(Given records)
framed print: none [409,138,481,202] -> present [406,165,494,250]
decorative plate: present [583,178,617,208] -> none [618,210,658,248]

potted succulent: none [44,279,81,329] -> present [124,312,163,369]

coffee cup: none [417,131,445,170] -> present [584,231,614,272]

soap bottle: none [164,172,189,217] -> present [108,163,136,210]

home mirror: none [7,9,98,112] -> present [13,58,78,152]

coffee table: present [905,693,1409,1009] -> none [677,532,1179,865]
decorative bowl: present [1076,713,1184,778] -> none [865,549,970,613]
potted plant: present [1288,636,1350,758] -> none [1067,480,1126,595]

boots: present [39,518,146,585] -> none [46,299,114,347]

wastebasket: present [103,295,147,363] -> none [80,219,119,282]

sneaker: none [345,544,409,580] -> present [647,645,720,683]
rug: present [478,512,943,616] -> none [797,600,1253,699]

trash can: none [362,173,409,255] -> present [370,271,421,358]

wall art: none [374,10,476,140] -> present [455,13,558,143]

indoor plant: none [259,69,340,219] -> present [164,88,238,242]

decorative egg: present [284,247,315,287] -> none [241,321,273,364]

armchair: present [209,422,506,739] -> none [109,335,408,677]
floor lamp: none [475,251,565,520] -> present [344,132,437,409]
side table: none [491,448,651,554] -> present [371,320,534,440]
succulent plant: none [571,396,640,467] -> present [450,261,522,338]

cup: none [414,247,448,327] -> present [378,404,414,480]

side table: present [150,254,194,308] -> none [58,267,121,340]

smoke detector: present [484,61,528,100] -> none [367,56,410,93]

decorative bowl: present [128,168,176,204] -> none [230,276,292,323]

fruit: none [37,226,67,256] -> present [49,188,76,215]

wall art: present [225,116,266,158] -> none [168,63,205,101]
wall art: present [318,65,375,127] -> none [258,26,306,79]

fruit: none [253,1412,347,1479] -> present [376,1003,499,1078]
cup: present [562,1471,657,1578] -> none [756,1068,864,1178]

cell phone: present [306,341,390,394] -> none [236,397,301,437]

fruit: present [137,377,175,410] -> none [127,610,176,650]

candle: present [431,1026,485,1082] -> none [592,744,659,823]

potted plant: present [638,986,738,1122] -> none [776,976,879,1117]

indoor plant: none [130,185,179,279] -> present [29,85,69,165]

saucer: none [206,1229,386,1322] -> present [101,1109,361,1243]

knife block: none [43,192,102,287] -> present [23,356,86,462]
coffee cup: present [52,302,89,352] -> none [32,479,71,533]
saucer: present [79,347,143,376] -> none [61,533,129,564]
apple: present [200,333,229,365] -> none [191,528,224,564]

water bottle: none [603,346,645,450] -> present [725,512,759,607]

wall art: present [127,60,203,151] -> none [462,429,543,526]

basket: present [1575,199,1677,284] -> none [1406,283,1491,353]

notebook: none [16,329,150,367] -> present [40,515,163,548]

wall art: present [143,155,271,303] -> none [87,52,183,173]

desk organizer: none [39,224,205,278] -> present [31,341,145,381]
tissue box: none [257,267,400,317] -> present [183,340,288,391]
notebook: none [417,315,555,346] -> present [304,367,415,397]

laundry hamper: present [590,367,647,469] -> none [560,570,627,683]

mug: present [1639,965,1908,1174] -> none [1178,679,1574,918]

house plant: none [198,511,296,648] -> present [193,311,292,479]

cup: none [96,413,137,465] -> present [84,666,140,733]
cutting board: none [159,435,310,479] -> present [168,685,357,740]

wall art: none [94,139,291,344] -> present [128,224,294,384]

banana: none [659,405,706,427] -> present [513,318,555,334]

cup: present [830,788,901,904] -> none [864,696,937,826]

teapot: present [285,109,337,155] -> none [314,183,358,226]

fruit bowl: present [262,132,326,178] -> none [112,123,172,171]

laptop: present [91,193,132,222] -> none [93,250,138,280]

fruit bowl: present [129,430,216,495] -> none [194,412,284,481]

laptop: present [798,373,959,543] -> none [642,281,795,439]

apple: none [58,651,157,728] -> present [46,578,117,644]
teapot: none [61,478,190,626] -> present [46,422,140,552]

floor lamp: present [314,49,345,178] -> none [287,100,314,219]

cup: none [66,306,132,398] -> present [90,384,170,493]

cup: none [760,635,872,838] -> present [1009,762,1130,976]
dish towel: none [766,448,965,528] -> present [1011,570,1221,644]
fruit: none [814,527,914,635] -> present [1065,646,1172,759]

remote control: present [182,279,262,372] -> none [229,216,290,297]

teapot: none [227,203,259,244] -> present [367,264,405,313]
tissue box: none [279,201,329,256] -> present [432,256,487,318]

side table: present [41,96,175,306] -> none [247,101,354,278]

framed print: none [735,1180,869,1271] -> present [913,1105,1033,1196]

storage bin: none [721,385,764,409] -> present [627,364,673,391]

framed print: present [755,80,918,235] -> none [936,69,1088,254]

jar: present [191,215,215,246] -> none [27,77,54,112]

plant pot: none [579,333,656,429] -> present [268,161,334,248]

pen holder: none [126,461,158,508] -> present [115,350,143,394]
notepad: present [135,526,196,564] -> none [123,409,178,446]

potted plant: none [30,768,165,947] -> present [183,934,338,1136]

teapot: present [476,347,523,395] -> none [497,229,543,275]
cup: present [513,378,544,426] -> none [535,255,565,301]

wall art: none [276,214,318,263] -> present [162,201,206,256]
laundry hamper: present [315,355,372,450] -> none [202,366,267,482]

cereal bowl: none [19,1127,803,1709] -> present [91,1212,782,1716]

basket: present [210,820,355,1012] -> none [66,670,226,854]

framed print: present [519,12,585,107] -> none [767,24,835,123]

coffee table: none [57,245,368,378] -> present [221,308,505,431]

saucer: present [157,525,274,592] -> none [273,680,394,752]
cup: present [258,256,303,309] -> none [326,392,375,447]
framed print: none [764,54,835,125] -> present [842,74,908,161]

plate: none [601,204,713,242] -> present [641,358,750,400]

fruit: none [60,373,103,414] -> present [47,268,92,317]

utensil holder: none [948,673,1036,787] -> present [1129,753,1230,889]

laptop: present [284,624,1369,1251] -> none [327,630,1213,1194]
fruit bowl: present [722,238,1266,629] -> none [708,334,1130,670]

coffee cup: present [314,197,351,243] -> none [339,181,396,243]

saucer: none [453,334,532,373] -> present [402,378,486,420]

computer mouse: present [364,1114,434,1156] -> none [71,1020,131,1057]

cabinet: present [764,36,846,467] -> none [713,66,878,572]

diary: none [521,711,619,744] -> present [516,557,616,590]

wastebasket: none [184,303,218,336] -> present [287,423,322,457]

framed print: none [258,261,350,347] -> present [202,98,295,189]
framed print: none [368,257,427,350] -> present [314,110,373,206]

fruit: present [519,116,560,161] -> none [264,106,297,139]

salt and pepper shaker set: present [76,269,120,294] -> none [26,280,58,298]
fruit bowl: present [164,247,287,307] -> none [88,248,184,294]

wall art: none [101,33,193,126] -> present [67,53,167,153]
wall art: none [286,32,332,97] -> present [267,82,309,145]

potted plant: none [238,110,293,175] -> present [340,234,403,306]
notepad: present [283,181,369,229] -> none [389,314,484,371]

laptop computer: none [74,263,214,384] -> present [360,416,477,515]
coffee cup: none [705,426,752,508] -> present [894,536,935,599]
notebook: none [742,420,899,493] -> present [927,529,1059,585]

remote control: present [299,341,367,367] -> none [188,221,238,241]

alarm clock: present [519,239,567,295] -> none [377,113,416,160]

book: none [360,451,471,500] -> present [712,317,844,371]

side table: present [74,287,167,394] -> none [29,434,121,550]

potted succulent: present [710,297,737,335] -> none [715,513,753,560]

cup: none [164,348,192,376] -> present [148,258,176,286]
(End Given records)
◆ **What this task involves**:
Within the data above, the lines from the one with "wastebasket: present [103,295,147,363]" to the one with "saucer: none [206,1229,386,1322]" must be repeated exactly; no other line belongs in the answer.

◆ **Task result**:
wastebasket: present [103,295,147,363] -> none [80,219,119,282]

sneaker: none [345,544,409,580] -> present [647,645,720,683]
rug: present [478,512,943,616] -> none [797,600,1253,699]

trash can: none [362,173,409,255] -> present [370,271,421,358]

wall art: none [374,10,476,140] -> present [455,13,558,143]

indoor plant: none [259,69,340,219] -> present [164,88,238,242]

decorative egg: present [284,247,315,287] -> none [241,321,273,364]

armchair: present [209,422,506,739] -> none [109,335,408,677]
floor lamp: none [475,251,565,520] -> present [344,132,437,409]
side table: none [491,448,651,554] -> present [371,320,534,440]
succulent plant: none [571,396,640,467] -> present [450,261,522,338]

cup: none [414,247,448,327] -> present [378,404,414,480]

side table: present [150,254,194,308] -> none [58,267,121,340]

smoke detector: present [484,61,528,100] -> none [367,56,410,93]

decorative bowl: present [128,168,176,204] -> none [230,276,292,323]

fruit: none [37,226,67,256] -> present [49,188,76,215]

wall art: present [225,116,266,158] -> none [168,63,205,101]
wall art: present [318,65,375,127] -> none [258,26,306,79]

fruit: none [253,1412,347,1479] -> present [376,1003,499,1078]
cup: present [562,1471,657,1578] -> none [756,1068,864,1178]

cell phone: present [306,341,390,394] -> none [236,397,301,437]

fruit: present [137,377,175,410] -> none [127,610,176,650]

candle: present [431,1026,485,1082] -> none [592,744,659,823]

potted plant: present [638,986,738,1122] -> none [776,976,879,1117]

indoor plant: none [130,185,179,279] -> present [29,85,69,165]

saucer: none [206,1229,386,1322] -> present [101,1109,361,1243]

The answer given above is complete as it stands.